American pediatrician

Roberta A. Ballard is recognized for her contributions to neonatal medicine. In 1965, she graduated from the University of Chicago's medical school and has dedicated much of her life to research on newborn prenatal health. Specifically, Dr. Ballard studies ways to treat and prevent chronic lung disease in premature infants. Some of her research includes the collection of data regarding how inhaled Nitric Oxide can help premature infants who are suffering from lung disease and are undergoing medical ventilation. From her studies she was able to find that Nitric Oxide reduced the risk of death and shortened hospitalization time for infants born prematurely who suffer from lung disease. These contributions have helped to prevent chronic lung disease and brain injury harming infants. Hospitals that Dr.
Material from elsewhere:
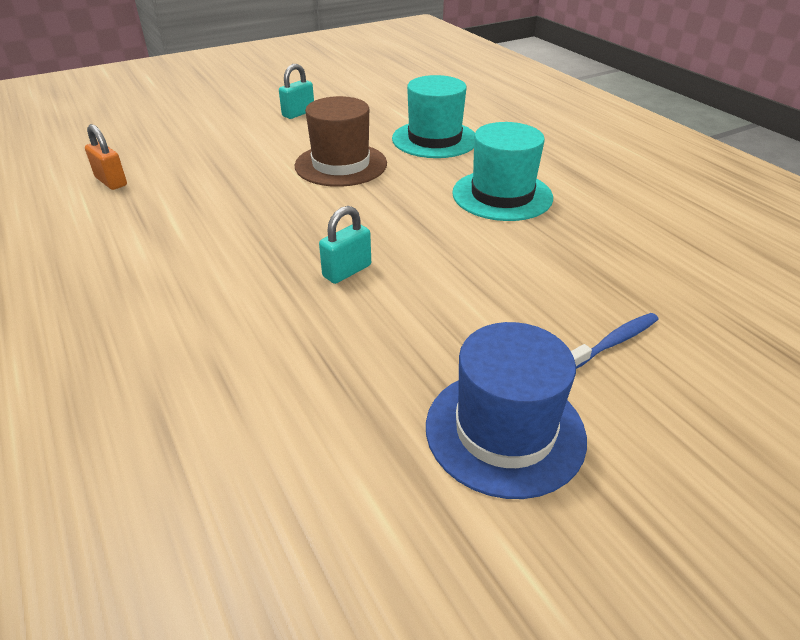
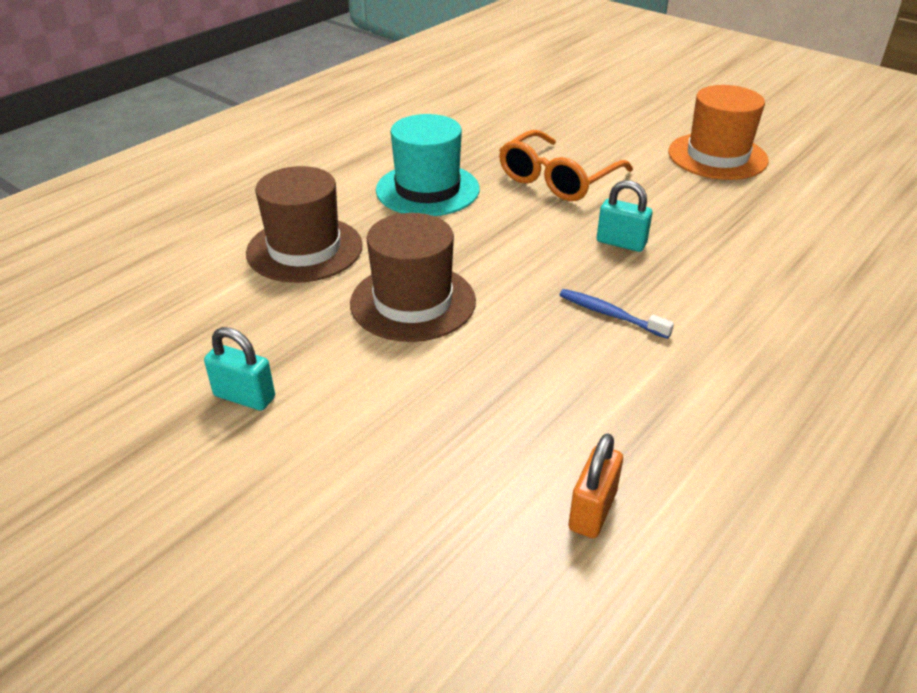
camera: 110 degrees left, 0 degrees up
turquoise hat [392,75,475,158] -> brown hat [246,166,363,283]
blue hat [426,322,587,499] -> orange hat [668,85,769,180]
blue toothbrush [571,313,659,369] -> blue toothbrush moved to [559,289,674,339]
none -> orange glasses [499,130,633,201]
Ballard is associated with include the Hospital of the University of Philadelphia, University of PA Medical Center/Presbyterian, Saint Christopher's Hospital for Children, and Children's Hospital of Philadelphia. Dr. Ballard also served as a Professor of Pediatrics at the University of California, San Francisco School of Medicine. Currently, she is Emeritus Professor of Pediatrics and Obstetrics and Gynecology at the University of Pennsylvania. While also being a professor, Dr. Ballard has contributed her knowledge in articles including the New England Journal of Medicine, Pediatrics, Journal of Perinatology, and more. She has served on a number of scientific and medical boards including the American Board of Pediatrics in 1972 and is an author of the book Avery's Diseases of Newborns. The book focuses on the care and treatment of neonates. Dr. Ballard's research and contributions have helped enhance technology and prevent infant death. Her improvements in technology have not only improved the lives of premature infants, but she also seeks to help women who are pregnant to assure they receive proper prenatal attention.

== Education ==
Roberta Ballard spent fifteen years educating herself in a variety of places after graduating from University Laboratory High School. From 1957-1961 she was at Earlham College in Richmond, IN, AB. Ballard went on from 1965-1967 receiving her MD at the University of Chicago, School of Medicine in Chicago, IL. Roberta did a Pediatrics Internship from 1965-1967 at the University of Chicago Hospital in Chicago, IL. She would also do a Pediatrics Residency there from 1966-1967. Ballard would then go to Stanford University, Palo, Alto, CA from 1967-1968 doing another Pediatrics Residency. She would then travel to Washington, DC to do a Neonatology Fellowship at George Washington University Hospital from 1968-1969. Roberta Ballard's would end her education in San Francisco, CA at the Cardiovascular Research Institute doing a Neonatology Fellowship from 1970-1972. She would then stay in San Francisco as a professor of pediatrics at the University of California.

== Board Certification ==
Roberta Ballard would get her board certifications in 1972 through American Board of Pediatrics. Also through Sub-Board of Neonatal-Perinatal Medicine in 1975 and again in 1992.